Mattiew scoffed and backed away, “Can’t really be called an incident if it happens in the Gridiron. I hope to see you on the bracket someday.”
His Scourgers were still angry. They wouldn’t get any catharsis, so Mattiew decided to fabricate some.
“The little shit’s not worth it,” Mattiew said. “I mean honestly. What kinda coward has to root around in your head for dead family members in order to pretend he’s got a sharp wit? Sad, ain’t it?”
That got them to lighten up. Those who weren’t checking on Dakkar scoffed and flipped half a dozen signs that all told Cyrus to go fuck himself.
“So long, boy. You’d best scurry off if you know what’s good for you.” Mattiew said.

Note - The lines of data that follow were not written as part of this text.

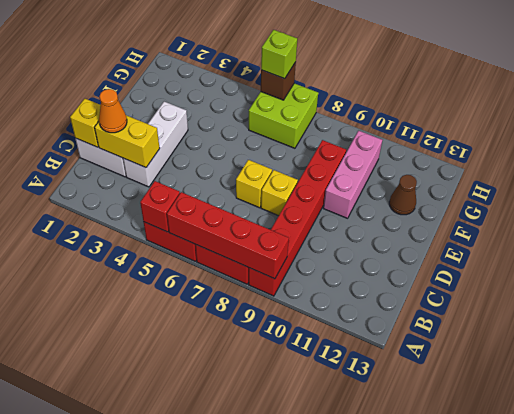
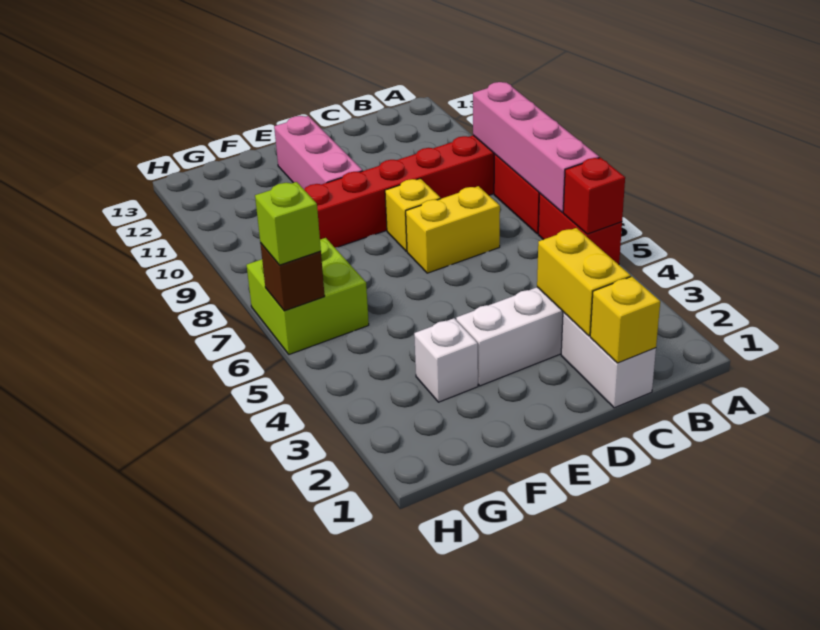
red 1x4 brick [167,192,289,279] -> pink 1x4 brick [473,82,599,212]
orange 1x1 cone [99,89,127,133] -> none
yellow 1x1 brick [236,160,272,208] -> yellow 1x2 brick [406,186,500,273]
pink 1x3 brick [323,131,382,218] -> pink 1x3 brick turned to [274,116,363,189]
none -> white 1x1 brick [414,318,478,402]
brown 1x1 cone [389,175,417,215] -> none

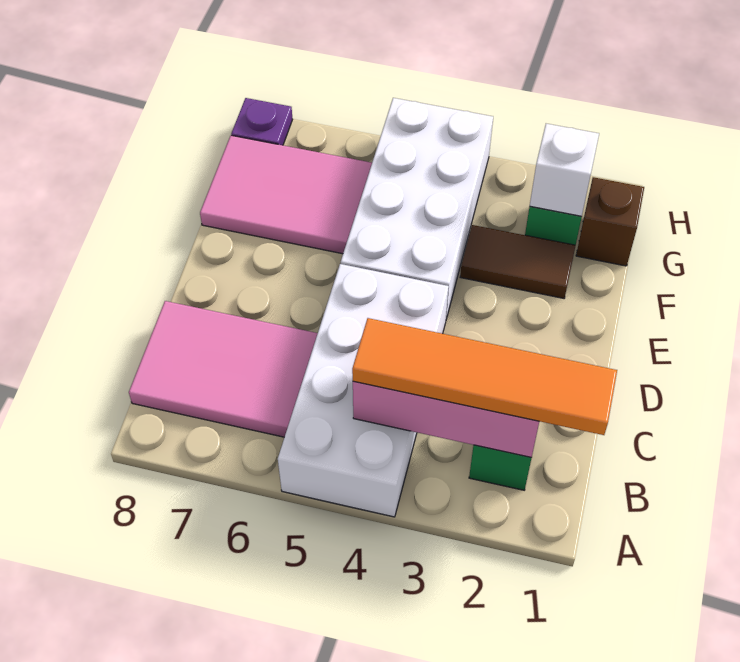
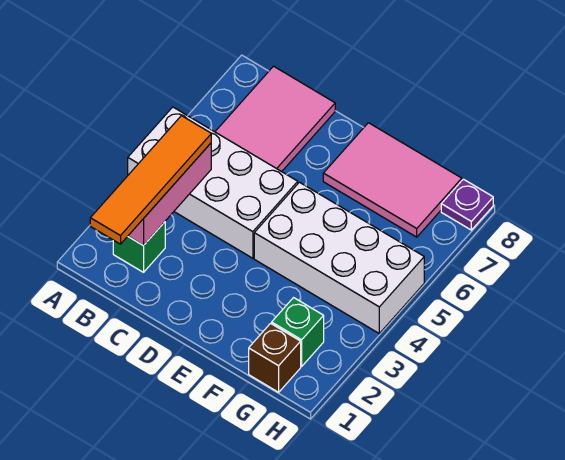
brown 1x2 tile [460,225,576,298] -> none
pink 2x3 tile [200,135,372,254] -> pink 2x3 tile turned to [323,123,462,237]
white 1x1 brick [530,124,599,217] -> none

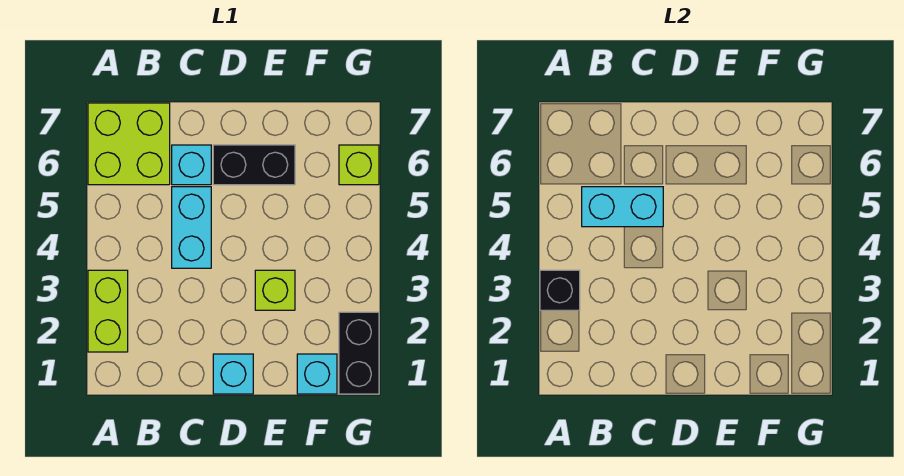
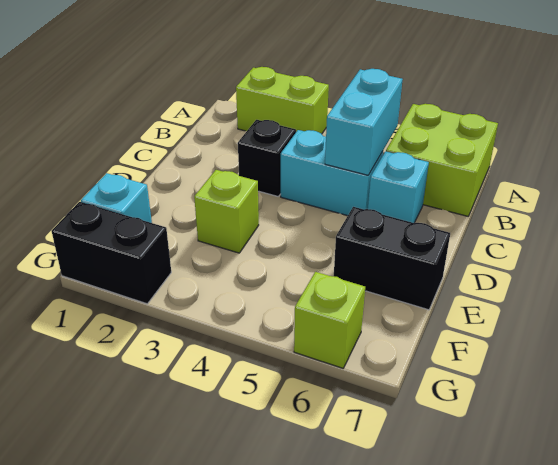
black 1x1 brick [540,270,580,310] -> black 1x1 brick moved to [238,120,296,197]
cyan 1x1 brick [213,354,253,394] -> none
black 1x2 brick [213,145,295,185] -> black 1x2 brick turned to [334,207,450,310]

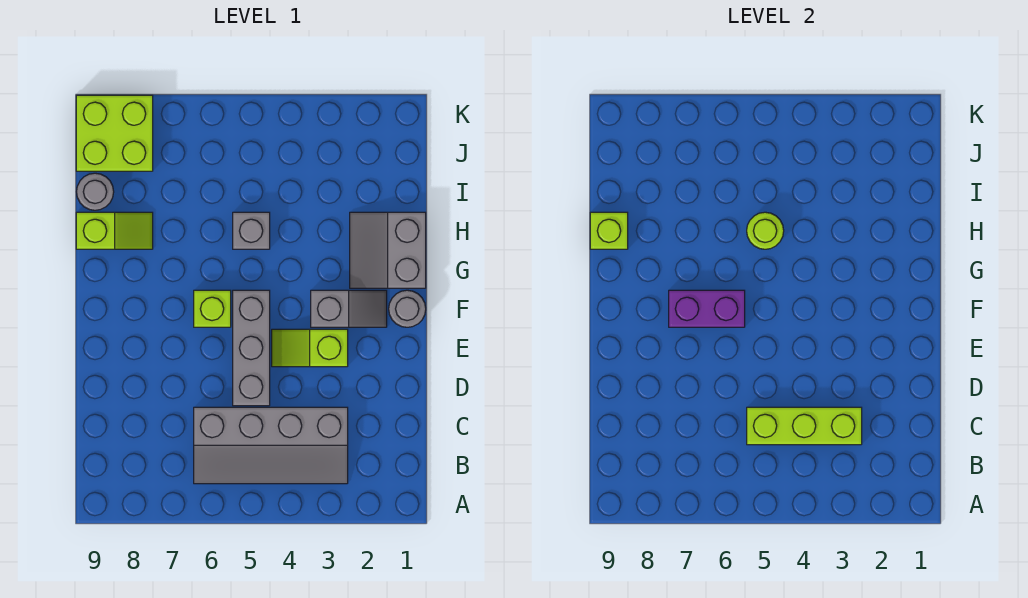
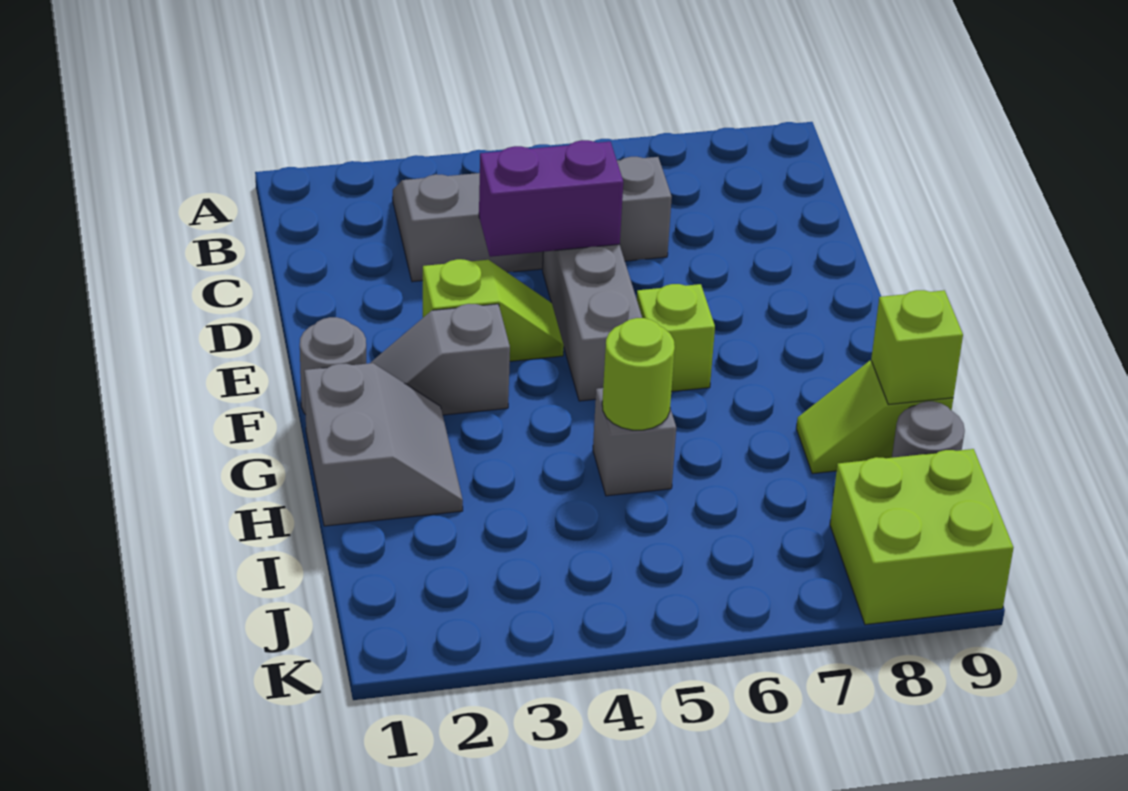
lime 1x3 brick [747,407,862,445] -> none
purple 1x2 brick [669,290,745,327] -> purple 1x2 brick moved to [479,140,623,257]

Lucky for both parties, Cyrus fled the bar with his guards shortly after.
That was another thing he missed. The strength that came with protecting your own. It was the same feeling he got each time he entered the sand pit for Adriana. The same feeling he got from being both Mattiew the husband and Mattiew the Sea Scourger.
Why did he have to choose between the two? Why wasn’t there a way to be both?
If he wanted to be Mattiew the Sea Scourger, Adriana would die. The Scourgers wouldn’t die if he wanted to be a husband. But under these circumstances, he would die.